On Fri, Jan 1, 2010 at 8:13 AM, Peter Schröder <ps...@blau.de> wrote:
> hi,
>
> i have a non-buildr-related question, but i think that here is a good place
> to ask!
>
> i am currently working on os-x with ruby and jruby related tasks. i am
> including my jruby executables and gems to the path in my .profile file.
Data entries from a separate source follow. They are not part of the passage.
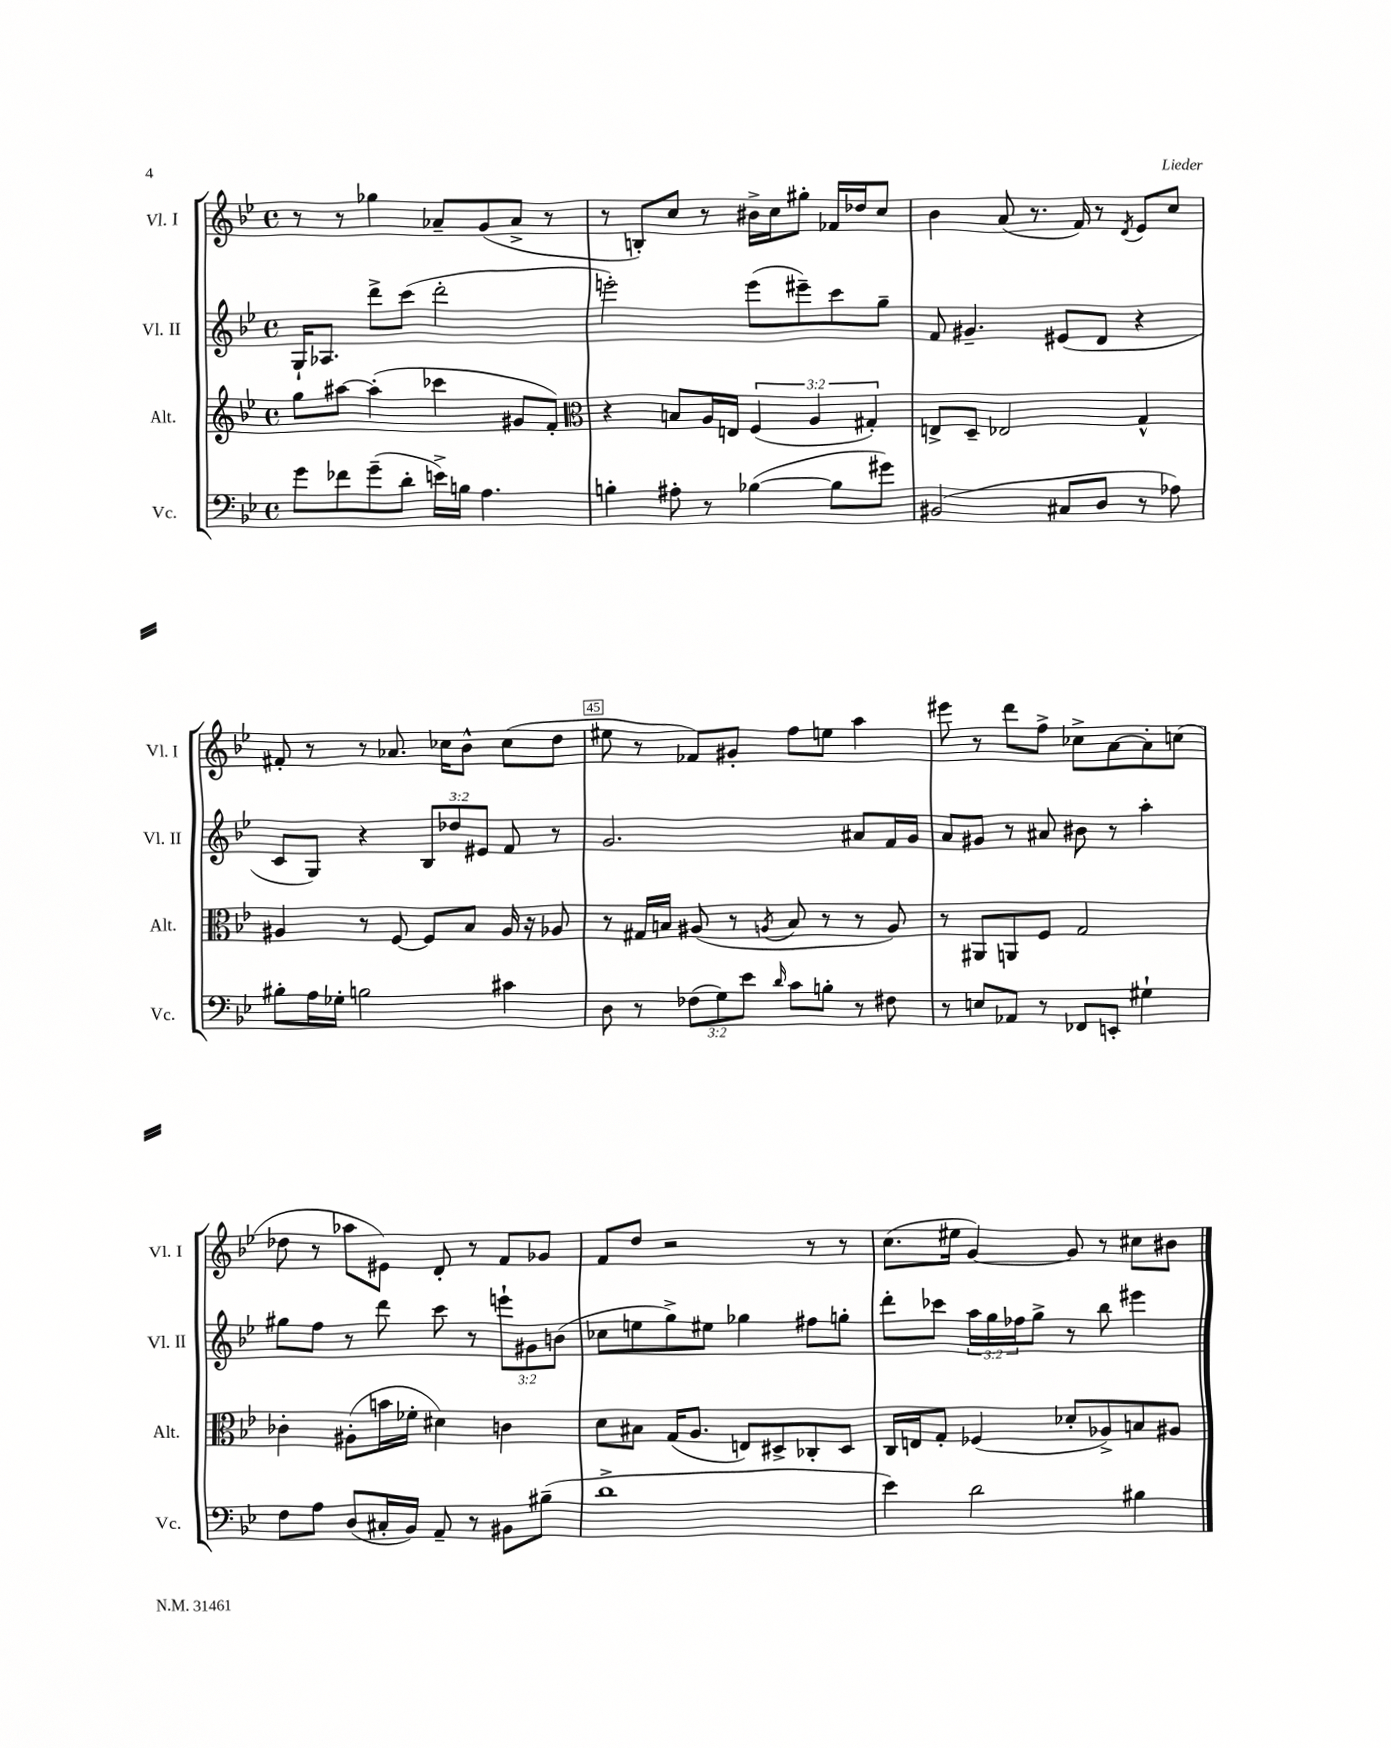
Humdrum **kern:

**kern	**kern	**kern	**kern
*part4	*part3	*part2	*part1
*staff4	*staff3	*staff2	*staff1
*I"Vc.	*I"Alt.	*I"Vl. II	*I"Vl. I
*I'Vc.	*I'Alt.	*I'Vl. II	*I'Vl. I
*clefF4	*clefG2	*clefG2	*clefG2
*k[b-e-]	*k[b-e-]	*k[b-e-]	*k[b-e-]
*M4/4	*M4/4	*M4/4	*M4/4
*met(c)	*met(c)	*met(c)	*met(c)
=41	=41	=41	=41
8g\L	8gg\L	16G`/KL	8r
.	.	8.A-X/J	.
8f-X\	[8aa#X\J	.	8r
(8g~\	(4aa#'\]	8ddd^\L	4gg-X\
8d'\J	.	(8ccc\J	.
16en^\LL)	4ccc-X\	2ddd'\	8a-X~/L
16Bn\JJ	.	.	.
4.A\	.	.	(8g/
.	8g#X/L	.	8a-^/J
.	8f'/J)	.	8r
=42	=42	=42	=42
*	*clefC3	*	*
4Bn'\	4r	2eeen'\)	8r
.	.	.	8Bn'/L)
8A#X'\	8Bn/L	.	8cc/J
8r	16A/L	.	8r
.	16En/JJ	.	.
([4B-X\	(6F/	(8eee\L	16b#X^\LL
.	.	.	16cc\J
.	.	8eee#X~\)	8gg#X'\J
.	6A/	.	.
8B-\L]	.	8ccc\	16f-X/LL
.	.	.	16dd-X/J
.	6G#X'/)	.	.
8g#X\J)	.	8gg~\J	8cc/J
=43	=43	=43	=43
(2BB#X/	8En^/L	8f/	4b-\
.	8D~/J	4.g#X~/	.
.	2E-X/	.	(8a/
.	.	.	8.r
8C#X/L	.	(8e#X/L	.
.	.	.	16f/)
8D/J	.	8d/J	8r
.	.	.	8qd/
8r	4G^^/	4r	8e-/L
8A-X\)	.	.	8cc/J
!!LO:LB:g=z
=44	=44	=44	=44
8B#X'\L	4A#X/	8c/L	8f#X'/
16A\L	.	8G/J)	8r
16G-X'\JJ	.	.	.
2Bn\	8r	4r	8r
.	[8F/	.	8.a-X/
.	8F/L]	12B-/L	.
.	.	.	16cc-X\KL
.	.	12dd-X/	.
.	8B-/J	.	8b-^^\J
.	.	12e#X/J	.
4c#X\	16A#/	8f/	(8cc-\L
.	16r	.	.
.	8A-X/	8r	8dd\J
=45	=45	=45	=45
8D\	8r	2.g/	8ee#X\
8r	16G#X/LL	.	8r
.	16Bn/JJ	.	.
(12F-X\L	(8A#X/	.	8f-X/L)
12G\)	.	.	.
.	8r	.	8g#X'/J
12e-\J	.	.	.
16qqd/	8qAn/	.	.
8c\L	8B/	.	8ff\L
8Bn'\J	8r	.	8een\J
8r	8r	8a#X/L	4aa\
8F#X\	8A/)	16f/L	.
.	.	16g/JJ	.
=46	=46	=46	=46
8r	8r	8a/L	8eee#X\
8En/L	8AA#X/L	8g#X/J	8r
8AA-X/J	8AAn/	8r	8ddd\L
8r	8F/J	8a#X/	8ff^\J
8FF-X/L	2G/	8b#X\	8cc-X^\L
8EEn'/J	.	8r	[8a\
4G#X`\	.	4aa'\	8a'\]
.	.	.	(8ccn\J
!!LO:LB:g=z
=47	=47	=47	=47
8F\L	4c-X'\	8gg#X\L	8dd-X\
8A\J	.	8ff\J	8r
(8D/L	(8A#X'\L	8r	8aa-X\L
16C#X'/L	16bn\L	8ddd\	8e#X\J)
16BB-/JJ)	16f-X'\JJ	.	.
8AA~/	4d#X\)	8ccc\	8d'/
8r	.	8r	8r
8BB#X\L	4cn\	12eeen`\L	8f/L
.	.	12g#X\	.
(8B#X~\J	.	.	8g-X/J
.	.	(12bn\J	.
=48	=48	=48	=48
1d^	8d\L	8cc-X\L	8f/L
.	8B#X\J	8een\	8dd/J
.	(16G/KL	8gg^\)	2r
.	8.A/J	.	.
.	.	8ee#X\J	.
.	8En/L)	4gg-X\	.
.	8D#X^/	.	.
.	8C-X'/	8ff#X\L	8r
.	8D#/J	8ggn'\J	8r
=49	=49	=49	=49
4e-\)	16C/LL	8ddd'\L	(8.cc\L
.	16En/J	.	.
.	8G'/J	8ccc-X\J	.
.	.	.	16ee#X\Jk
2d\	(4F-X/	24aa\LL	[4g/)
.	.	24gg\	.
.	.	24ff-X\J	.
.	.	8gg^\J	.
.	8d-X'/L	8r	8g/]
.	8A-X^/)	8bb-\	8r
4B#X\	8Bn/	4eee#X\	8cc#X\L
.	8A#X/J	.	8b#X\J
==	==	==	==
*-	*-	*-	*-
> if i want to switch to the default ruby environment i comment out that line
> and jruby is gone.
> i have to reopen the command-lines everytime i do that and it is also
> confusing for me when i forget to switch back, or i install gems to the
> wrong ruby version etc...
>
> is there some best practice for that? is there some possibility to attach a
> custom profile for the terminal so that i can open up two seperate terminal
> instances, a jruby and a ruby one?
>
> i wish everyone a good start to the new decade!
>
> kind regards,
> peter
My own low-tech way of switching is to define RUBY_HOME is my .bashrc,
adding ~/bin to my PATH, having executable scripts in ~/bin for all common
Ruby commands. This is ~/bin/ruby,
#!/bin/sh
exec $RUBY_HOME/bin/ruby "$@"
(Similar template for irb, ri, rdoc, ...)
And creating shell aliases to switch between different versions,
alias ruby18="export RUBY_HOME=/path/to/ruby-1.8"
alias ruby19="export RUBY_HOME=/path/to/ruby-1.9"
alias ruby?="export | grep RUBY_HOME"
I use the same approach for switching between JDK5/6, Scala 2.7/2.8, etc.